Locate the string "shoulder" in the records below. Copy every line where it occurs.

*** Begin section ***

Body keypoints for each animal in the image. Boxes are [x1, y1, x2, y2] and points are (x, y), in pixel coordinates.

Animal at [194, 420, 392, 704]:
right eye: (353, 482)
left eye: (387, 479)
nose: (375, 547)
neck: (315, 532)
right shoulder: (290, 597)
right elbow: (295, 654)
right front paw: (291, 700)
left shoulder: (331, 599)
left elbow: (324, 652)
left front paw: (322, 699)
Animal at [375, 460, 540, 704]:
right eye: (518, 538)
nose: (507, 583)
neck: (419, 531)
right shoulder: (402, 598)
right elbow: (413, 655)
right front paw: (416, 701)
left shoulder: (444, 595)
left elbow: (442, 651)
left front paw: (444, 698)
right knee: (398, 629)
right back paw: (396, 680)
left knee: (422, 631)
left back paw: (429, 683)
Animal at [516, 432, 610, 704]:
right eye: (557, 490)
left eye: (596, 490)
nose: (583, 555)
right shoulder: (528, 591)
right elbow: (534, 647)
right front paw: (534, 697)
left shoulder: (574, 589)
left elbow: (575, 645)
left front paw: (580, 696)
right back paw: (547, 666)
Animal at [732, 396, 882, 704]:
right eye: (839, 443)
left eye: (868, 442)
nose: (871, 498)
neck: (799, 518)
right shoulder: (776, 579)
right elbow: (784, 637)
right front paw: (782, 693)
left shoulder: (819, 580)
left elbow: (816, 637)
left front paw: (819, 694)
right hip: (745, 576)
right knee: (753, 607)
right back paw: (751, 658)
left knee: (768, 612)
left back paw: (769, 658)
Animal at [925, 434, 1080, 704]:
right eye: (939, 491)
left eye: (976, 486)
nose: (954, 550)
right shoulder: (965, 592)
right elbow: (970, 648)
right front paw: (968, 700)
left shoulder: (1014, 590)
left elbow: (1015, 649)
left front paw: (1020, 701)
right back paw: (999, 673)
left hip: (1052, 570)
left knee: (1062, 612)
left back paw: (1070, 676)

*** End section ***

Result —
right shoulder: (290, 597)
left shoulder: (331, 599)
right shoulder: (402, 598)
left shoulder: (444, 595)
right shoulder: (528, 591)
left shoulder: (574, 589)
right shoulder: (776, 579)
left shoulder: (819, 580)
right shoulder: (965, 592)
left shoulder: (1014, 590)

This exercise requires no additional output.